**EXERCISE INPUTS**
- - - - -

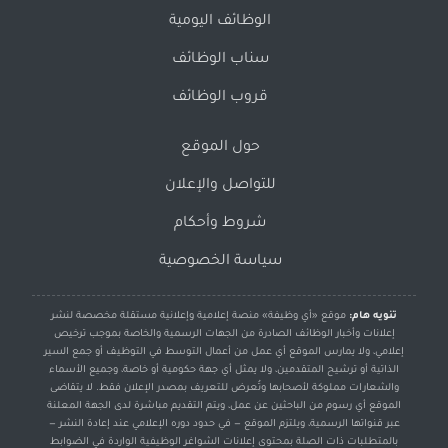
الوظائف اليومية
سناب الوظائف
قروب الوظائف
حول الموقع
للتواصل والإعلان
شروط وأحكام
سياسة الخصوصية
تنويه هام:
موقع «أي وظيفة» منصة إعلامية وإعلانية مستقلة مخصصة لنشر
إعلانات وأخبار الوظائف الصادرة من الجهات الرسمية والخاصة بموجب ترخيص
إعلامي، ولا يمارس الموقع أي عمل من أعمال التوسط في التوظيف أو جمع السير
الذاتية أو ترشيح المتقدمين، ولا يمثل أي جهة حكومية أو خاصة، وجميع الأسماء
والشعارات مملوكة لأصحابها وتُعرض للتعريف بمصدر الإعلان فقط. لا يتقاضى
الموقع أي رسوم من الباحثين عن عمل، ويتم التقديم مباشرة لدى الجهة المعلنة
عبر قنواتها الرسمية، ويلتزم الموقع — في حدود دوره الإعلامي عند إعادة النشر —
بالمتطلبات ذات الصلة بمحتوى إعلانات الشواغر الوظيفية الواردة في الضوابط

- - - - -

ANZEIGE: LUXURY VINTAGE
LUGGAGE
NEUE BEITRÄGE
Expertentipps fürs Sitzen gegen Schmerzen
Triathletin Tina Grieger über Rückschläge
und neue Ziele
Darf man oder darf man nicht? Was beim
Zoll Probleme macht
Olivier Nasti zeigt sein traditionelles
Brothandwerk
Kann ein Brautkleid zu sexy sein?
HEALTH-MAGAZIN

- - - - -

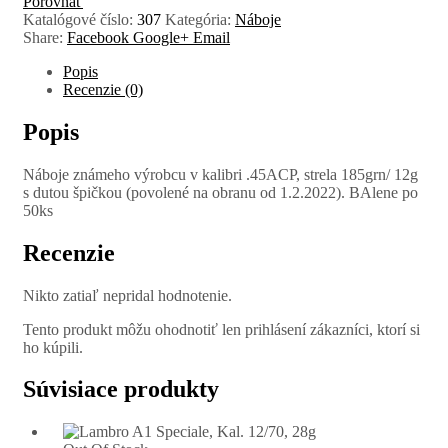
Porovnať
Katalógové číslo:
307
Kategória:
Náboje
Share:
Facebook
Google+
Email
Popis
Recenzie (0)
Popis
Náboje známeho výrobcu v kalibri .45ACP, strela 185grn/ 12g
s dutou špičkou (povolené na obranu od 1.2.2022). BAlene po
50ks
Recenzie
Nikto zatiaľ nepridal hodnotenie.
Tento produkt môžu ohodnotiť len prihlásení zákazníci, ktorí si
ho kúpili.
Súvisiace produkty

- - - - -

**TASK**
In the data above, retype exactly and only the lines between the one holding "والشعارات مملوكة لأصحابها" and the one holding "بالمتطلبات ذات الصلة", inclusive.

**YOUR RESPONSE**
والشعارات مملوكة لأصحابها وتُعرض للتعريف بمصدر الإعلان فقط. لا يتقاضى
الموقع أي رسوم من الباحثين عن عمل، ويتم التقديم مباشرة لدى الجهة المعلنة
عبر قنواتها الرسمية، ويلتزم الموقع — في حدود دوره الإعلامي عند إعادة النشر —
بالمتطلبات ذات الصلة بمحتوى إعلانات الشواغر الوظيفية الواردة في الضوابط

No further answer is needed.